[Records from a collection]
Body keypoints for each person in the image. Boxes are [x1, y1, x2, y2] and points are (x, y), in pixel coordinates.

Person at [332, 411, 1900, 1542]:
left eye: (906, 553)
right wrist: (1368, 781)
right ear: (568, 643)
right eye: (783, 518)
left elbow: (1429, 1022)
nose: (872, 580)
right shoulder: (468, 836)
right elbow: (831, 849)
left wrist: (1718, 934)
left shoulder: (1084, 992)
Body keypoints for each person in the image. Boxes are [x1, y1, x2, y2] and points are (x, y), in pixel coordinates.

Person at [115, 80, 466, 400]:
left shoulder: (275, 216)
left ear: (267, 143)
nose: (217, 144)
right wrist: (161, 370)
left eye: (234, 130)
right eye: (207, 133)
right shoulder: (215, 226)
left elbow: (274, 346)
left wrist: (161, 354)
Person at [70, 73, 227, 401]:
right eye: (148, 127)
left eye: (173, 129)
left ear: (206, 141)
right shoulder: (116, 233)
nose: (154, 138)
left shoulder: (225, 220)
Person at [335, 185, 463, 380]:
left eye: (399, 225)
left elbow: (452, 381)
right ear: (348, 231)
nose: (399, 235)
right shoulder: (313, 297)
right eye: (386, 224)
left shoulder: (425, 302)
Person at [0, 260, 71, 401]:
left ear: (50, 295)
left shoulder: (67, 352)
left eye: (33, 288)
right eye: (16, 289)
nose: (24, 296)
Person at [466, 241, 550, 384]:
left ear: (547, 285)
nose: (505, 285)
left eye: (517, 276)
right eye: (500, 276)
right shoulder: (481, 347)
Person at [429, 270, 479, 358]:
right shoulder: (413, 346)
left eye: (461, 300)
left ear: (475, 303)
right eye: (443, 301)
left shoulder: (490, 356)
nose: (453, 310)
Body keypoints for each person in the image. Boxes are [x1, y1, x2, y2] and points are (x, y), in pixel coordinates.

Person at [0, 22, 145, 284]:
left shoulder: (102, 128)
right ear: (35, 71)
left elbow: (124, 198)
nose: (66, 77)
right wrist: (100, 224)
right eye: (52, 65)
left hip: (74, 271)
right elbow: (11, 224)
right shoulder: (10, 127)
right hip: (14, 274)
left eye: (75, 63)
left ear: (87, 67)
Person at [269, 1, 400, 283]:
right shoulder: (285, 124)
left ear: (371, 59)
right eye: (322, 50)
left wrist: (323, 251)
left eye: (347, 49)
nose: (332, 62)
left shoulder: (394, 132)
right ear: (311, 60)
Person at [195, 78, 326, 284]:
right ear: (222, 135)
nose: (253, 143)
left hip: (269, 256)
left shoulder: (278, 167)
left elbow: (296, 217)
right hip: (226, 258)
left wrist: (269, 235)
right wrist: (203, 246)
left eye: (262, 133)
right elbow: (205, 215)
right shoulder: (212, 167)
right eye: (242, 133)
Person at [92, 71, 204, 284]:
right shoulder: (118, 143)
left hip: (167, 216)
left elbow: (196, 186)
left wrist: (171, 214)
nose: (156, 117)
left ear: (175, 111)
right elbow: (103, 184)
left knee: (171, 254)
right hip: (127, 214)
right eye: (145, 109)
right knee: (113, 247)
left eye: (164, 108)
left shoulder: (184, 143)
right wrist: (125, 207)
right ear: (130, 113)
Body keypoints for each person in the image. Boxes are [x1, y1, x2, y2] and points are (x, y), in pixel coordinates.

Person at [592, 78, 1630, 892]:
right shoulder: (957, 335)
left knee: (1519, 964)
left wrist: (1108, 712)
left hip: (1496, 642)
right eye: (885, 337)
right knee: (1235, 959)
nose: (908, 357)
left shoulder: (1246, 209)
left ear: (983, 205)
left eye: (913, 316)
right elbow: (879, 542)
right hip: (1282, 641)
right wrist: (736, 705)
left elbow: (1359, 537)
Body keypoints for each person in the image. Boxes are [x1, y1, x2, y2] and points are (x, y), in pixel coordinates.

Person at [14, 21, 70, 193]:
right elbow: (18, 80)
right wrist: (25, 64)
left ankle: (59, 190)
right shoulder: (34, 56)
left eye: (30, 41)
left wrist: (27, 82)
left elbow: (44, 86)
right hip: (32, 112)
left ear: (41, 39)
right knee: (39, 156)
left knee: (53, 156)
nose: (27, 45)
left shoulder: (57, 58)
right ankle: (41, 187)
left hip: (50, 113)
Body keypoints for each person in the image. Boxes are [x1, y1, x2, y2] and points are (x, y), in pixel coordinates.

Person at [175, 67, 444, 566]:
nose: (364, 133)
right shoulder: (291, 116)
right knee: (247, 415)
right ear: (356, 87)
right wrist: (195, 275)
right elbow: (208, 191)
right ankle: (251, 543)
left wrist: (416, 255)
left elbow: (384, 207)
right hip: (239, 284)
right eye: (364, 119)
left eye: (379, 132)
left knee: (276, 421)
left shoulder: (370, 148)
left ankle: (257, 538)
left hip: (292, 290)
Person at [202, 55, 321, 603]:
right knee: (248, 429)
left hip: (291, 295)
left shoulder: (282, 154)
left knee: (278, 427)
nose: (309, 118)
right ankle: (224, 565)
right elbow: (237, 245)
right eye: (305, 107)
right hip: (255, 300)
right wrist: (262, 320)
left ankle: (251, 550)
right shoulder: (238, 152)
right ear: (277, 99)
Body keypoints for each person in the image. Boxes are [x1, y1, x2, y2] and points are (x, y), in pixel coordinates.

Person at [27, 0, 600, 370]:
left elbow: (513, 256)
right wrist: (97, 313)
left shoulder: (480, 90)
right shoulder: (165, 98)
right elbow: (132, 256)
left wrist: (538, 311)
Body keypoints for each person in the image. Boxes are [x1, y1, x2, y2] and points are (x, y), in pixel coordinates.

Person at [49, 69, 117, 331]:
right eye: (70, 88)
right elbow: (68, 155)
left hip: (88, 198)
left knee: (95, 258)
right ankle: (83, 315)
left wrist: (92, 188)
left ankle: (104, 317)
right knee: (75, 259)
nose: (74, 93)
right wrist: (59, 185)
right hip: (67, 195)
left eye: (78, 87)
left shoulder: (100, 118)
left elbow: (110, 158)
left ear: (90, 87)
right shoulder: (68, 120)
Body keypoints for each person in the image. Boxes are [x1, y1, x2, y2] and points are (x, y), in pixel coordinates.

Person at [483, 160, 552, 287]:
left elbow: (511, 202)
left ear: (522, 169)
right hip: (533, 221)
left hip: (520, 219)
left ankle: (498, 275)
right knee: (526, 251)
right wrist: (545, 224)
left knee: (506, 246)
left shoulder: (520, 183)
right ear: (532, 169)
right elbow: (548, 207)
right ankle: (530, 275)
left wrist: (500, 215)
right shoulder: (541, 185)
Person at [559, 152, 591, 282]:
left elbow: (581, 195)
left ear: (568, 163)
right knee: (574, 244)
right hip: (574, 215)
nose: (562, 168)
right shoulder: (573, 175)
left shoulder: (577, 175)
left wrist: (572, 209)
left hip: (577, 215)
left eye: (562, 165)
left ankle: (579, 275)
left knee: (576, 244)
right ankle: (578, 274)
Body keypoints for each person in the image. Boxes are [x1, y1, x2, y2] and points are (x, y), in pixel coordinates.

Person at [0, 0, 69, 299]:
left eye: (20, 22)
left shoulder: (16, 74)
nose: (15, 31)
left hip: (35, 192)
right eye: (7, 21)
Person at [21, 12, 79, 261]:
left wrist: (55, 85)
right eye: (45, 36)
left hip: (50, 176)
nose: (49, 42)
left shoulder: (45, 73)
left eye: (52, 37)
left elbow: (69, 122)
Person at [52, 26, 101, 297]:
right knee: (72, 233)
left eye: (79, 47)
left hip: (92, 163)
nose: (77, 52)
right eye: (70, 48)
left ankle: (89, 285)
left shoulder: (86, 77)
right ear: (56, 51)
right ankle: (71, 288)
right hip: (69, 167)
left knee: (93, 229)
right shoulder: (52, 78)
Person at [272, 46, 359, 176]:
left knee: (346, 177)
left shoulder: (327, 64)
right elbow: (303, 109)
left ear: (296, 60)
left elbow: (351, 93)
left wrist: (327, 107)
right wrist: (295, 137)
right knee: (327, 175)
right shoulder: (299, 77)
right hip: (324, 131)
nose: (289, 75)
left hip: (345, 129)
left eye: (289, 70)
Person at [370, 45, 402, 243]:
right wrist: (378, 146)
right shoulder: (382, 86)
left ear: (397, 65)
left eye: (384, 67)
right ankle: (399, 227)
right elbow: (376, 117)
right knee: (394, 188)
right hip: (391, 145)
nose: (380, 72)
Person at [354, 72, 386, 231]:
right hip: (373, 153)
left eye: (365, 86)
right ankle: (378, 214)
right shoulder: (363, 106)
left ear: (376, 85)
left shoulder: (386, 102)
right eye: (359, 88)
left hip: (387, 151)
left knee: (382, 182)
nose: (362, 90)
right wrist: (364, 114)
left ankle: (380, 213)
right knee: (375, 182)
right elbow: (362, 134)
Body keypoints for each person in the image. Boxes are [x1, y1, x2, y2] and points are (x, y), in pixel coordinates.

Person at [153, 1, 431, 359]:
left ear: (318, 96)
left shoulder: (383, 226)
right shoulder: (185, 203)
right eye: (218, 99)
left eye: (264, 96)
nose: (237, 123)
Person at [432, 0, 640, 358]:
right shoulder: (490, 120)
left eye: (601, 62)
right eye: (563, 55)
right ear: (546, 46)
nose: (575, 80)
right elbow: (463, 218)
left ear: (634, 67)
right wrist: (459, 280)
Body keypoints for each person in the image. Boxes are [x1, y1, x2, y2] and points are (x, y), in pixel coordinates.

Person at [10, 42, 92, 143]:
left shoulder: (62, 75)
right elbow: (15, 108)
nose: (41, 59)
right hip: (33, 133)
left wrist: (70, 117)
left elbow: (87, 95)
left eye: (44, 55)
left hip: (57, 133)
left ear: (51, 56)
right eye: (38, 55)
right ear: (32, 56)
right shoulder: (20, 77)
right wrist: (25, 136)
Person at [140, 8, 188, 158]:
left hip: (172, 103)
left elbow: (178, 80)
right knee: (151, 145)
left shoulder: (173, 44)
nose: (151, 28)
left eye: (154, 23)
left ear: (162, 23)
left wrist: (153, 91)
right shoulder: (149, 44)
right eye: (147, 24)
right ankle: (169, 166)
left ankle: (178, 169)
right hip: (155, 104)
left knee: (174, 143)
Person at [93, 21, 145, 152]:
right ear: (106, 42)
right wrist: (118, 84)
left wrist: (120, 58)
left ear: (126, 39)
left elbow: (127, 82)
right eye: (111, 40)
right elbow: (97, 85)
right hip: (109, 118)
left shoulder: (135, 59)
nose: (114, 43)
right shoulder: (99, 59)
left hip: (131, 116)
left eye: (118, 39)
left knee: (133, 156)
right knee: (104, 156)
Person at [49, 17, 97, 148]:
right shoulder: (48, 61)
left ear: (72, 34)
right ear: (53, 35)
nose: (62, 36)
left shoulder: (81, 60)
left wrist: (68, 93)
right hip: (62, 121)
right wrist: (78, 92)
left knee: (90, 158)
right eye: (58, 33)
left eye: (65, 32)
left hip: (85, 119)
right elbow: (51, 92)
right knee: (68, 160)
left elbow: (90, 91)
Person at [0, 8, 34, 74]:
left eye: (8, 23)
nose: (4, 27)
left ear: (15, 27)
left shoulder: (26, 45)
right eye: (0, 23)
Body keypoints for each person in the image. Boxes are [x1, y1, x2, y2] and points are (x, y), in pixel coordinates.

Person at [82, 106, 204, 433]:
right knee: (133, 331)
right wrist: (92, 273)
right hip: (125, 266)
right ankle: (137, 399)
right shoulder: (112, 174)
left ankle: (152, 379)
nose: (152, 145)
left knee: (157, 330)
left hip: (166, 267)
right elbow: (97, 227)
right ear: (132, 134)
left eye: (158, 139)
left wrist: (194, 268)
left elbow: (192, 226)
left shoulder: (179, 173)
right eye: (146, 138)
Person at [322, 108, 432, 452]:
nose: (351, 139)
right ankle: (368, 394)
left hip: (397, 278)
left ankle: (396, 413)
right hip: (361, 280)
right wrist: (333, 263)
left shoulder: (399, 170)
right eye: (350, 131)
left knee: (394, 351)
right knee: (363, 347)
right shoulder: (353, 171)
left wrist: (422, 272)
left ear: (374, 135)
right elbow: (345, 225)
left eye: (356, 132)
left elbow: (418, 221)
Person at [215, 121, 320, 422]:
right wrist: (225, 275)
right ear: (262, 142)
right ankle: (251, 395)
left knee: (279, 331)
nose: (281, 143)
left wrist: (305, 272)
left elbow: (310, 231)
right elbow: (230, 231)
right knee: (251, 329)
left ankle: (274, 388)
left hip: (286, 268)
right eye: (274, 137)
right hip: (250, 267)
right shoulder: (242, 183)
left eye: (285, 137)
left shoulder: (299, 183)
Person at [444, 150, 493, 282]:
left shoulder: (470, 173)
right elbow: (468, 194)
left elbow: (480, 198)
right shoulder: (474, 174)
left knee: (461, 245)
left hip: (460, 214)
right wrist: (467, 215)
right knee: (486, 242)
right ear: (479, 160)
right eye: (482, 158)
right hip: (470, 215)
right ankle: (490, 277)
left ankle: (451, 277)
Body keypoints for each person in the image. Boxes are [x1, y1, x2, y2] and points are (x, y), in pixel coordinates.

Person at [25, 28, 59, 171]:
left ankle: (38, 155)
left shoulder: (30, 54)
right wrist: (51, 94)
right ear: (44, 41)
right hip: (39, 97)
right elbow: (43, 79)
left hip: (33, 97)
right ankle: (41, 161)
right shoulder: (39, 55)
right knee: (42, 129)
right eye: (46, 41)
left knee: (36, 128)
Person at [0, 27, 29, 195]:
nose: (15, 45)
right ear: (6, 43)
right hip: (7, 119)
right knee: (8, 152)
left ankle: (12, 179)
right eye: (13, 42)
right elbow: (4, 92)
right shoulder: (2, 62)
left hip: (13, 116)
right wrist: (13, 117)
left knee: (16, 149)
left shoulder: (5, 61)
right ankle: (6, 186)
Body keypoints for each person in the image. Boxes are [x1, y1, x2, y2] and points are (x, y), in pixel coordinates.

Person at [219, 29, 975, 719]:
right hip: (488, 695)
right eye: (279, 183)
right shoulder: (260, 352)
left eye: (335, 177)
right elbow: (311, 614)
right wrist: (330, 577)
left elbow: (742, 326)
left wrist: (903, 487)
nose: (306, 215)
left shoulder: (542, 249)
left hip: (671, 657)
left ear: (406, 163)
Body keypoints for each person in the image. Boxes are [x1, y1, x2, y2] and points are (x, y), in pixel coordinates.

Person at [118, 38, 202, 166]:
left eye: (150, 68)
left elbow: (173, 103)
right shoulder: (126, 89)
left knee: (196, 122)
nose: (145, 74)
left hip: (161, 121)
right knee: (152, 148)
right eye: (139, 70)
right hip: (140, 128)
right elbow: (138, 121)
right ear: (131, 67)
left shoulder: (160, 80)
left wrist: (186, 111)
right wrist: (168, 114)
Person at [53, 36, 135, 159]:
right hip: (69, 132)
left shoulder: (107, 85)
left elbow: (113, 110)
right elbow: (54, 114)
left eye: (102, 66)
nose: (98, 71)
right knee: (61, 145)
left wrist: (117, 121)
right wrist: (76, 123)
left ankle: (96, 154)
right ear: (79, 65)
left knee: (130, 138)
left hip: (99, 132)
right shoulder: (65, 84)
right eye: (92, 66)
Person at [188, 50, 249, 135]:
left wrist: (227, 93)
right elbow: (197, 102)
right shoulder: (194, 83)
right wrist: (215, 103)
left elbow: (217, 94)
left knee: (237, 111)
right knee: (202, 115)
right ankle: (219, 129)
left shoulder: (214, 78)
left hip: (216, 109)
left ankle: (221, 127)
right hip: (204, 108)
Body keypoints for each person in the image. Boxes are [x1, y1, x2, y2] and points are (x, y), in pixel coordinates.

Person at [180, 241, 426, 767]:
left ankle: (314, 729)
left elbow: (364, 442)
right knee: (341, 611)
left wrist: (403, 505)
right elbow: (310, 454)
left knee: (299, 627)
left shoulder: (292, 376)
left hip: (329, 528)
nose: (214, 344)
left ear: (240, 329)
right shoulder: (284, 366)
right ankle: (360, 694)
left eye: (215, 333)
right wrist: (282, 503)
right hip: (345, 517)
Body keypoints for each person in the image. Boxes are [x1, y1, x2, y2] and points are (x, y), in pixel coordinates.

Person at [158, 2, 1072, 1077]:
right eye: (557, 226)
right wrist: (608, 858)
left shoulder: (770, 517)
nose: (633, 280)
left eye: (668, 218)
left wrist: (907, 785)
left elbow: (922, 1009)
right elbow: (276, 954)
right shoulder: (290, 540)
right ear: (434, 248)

**Problem details:** Return, exactly as they stand, the lines from the start of the records above through the line with "left ear: (475, 303)", both ends included, and no other lines.

**Result of the exercise:**
Body keypoints for each person in the image. Boxes are [x1, y1, x2, y2] and points are (x, y), in pixel coordinates.

Person at [332, 411, 1900, 1542]:
left eye: (906, 553)
right wrist: (1368, 781)
right ear: (568, 643)
right eye: (783, 518)
left elbow: (1429, 1022)
nose: (872, 580)
right shoulder: (468, 836)
right elbow: (831, 849)
left wrist: (1718, 934)
left shoulder: (1084, 992)
Body keypoints for each person in the image. Boxes are [x1, y1, x2, y2] and points are (x, y), in pixel coordinates.

Person at [115, 80, 466, 400]:
left shoulder: (275, 216)
left ear: (267, 143)
nose: (217, 144)
right wrist: (161, 370)
left eye: (234, 130)
right eye: (207, 133)
right shoulder: (215, 226)
left elbow: (274, 346)
left wrist: (161, 354)
Person at [70, 73, 227, 401]:
right eye: (148, 127)
left eye: (173, 129)
left ear: (206, 141)
right shoulder: (116, 233)
nose: (154, 138)
left shoulder: (225, 220)
Person at [335, 185, 463, 380]:
left eye: (399, 225)
left elbow: (452, 381)
right ear: (348, 231)
nose: (399, 235)
right shoulder: (313, 297)
right eye: (386, 224)
left shoulder: (425, 302)
Person at [0, 260, 71, 401]:
left ear: (50, 295)
left shoulder: (67, 352)
left eye: (33, 288)
right eye: (16, 289)
nose: (24, 296)
Person at [466, 241, 550, 384]:
left ear: (547, 285)
nose: (505, 285)
left eye: (517, 276)
right eye: (500, 276)
right shoulder: (481, 347)
Person at [429, 270, 479, 358]:
right shoulder: (413, 346)
left eye: (461, 300)
left ear: (475, 303)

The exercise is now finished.